Though the Bill was passed in the Rajya Sabha, there was much delay in getting it passed in the Lok Sabha. On December 26, 2015, the Ministry of Social Justice and Empowerment uploaded another version of the Bill, titled the Transgender Persons (Protection of Rights) Bill, 2016.  This has run into much controversy, with activists terming it a watered down version of original Bill and one that severely undermines the NALSA judgement of the Supreme Court.

One of the main pathbreaking aspects of the SC judgement, and the 2014 Bill, had been the right of the community to self-determine their gender. However, the Transgender Persons (Protection of Rights) Bill, 2016 requires members of the Transgender community to obtain a certificate from a doctor as proof of identity that they are transgender. It is then upto the District Screening Committee, which would comprise of a medical officer, a psychologist or psychiatrist, a district welfare officer, a government official, and a transgender person, to issue the person such a certificate. This undermines the whole purpose of the freedom of self-determination, and by involving a Medical Officer, makes the susceptible to unnecessary and humiliating examinations to prove their identity.

Moreover, the Bill gives a complicated definition for a transgender person, where they defined as (A) neither wholly female nor wholly male; (B) a combination of female or male; or (C) neither female nor male. By defining the transgender experience either in the negative (as “not” male or female) or in parts (as “neither wholly” or as a “combination”).

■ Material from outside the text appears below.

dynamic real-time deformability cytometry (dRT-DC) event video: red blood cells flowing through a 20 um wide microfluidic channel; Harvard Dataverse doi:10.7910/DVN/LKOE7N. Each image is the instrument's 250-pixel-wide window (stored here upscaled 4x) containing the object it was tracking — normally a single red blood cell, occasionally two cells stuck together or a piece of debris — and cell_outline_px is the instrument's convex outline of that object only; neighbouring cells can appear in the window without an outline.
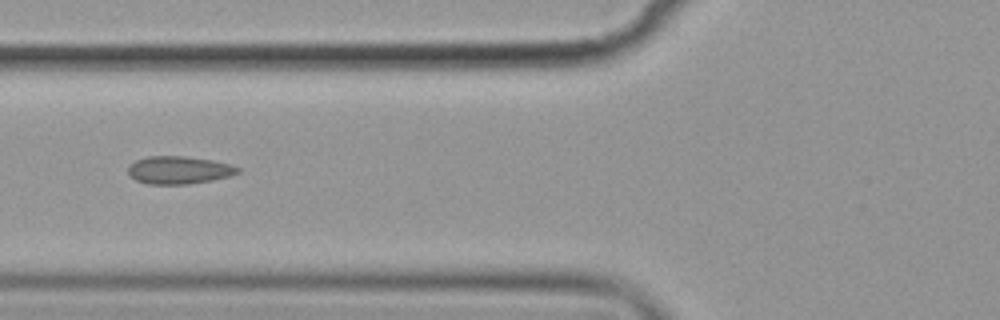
{"species": "common noctule bat (a hibernating species)", "species_latin": "Nyctalus noctula", "temperature_condition": "cold", "stored_images_in_passage": 9, "camera_frame_rate_fps": 3000, "um_per_image_px": 0.085, "animal": {"sex": "female", "body_mass_g": 19.9}, "frame": {"image": 1, "passage_image": 6, "time_ms": 6.0, "image_size_px": [1000, 320], "cell_outline_px": [[240, 172], [228, 176], [212, 180], [188, 184], [148, 184], [136, 180], [128, 172], [128, 168], [136, 160], [148, 156], [184, 156], [212, 160], [232, 164], [240, 168]], "centroid_in_image_um": [15.24, 14.45], "position_along_channel_um": 110.6, "area_um2": 17.63}}
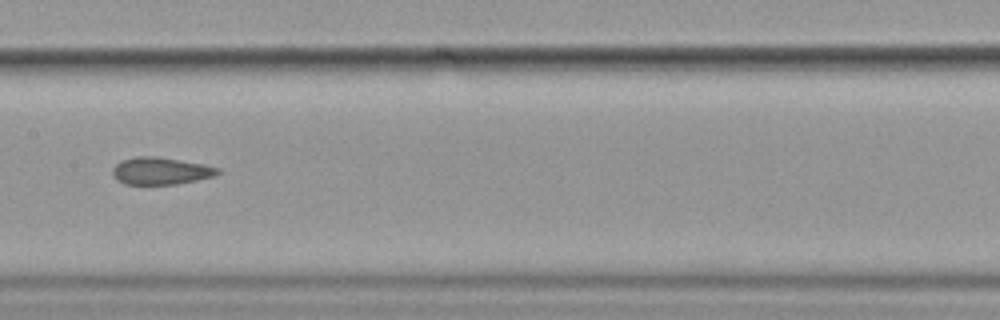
{"frame": {"image": 2, "passage_image": 8, "time_ms": 8.333, "image_size_px": [1000, 320], "cell_outline_px": [[220, 172], [216, 176], [176, 184], [124, 184], [116, 180], [112, 176], [112, 168], [120, 160], [136, 156], [156, 156], [204, 164], [220, 168]], "centroid_in_image_um": [13.63, 14.52], "position_along_channel_um": 193.8, "area_um2": 16.88}}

Since long, the transgender community has been an ostracised one, without access to basic rights, education and employment. They have been discriminated against, marginalised, abused and, reduced to begging and living in the fringes of the society. Violence on the transgender community is quite frequent and a study by a team from the National Institute of Epidemiology conducted on 60,000 transgender people, from across 17 states, including Tamil Nadu, found that the transgender community faces discrimination and abuse – both physical and sexual – from various corners, mainly law enforcement agencies.

While efforts like the directive on toilets for third gender people are welcome, by not capitalising on the Supreme Court judgement and by proposing Bills that are drifting away from the whole purpose, the Government is undermining efforts being made to bring much delayed justice to a community which has gone through harrowing times.  A change in the mindset of the society, and a readiness to accept the community, is equally required. This is beautifully conveyed in the recent ad by Vicks. The heartwarming campaign, a true story, talks about the struggles of a mother who adopts an orphaned girl, cares for her and educates her. She then sends her daughter to boarding school so that people don’t find out about her true identity – that of being the daughter of a transgender person. The daughter, who is the narrator, talks about how, while her mother wants her to be a Doctor, she wants to be a Lawyer so that she can fight for the right of her mother, and many more like her.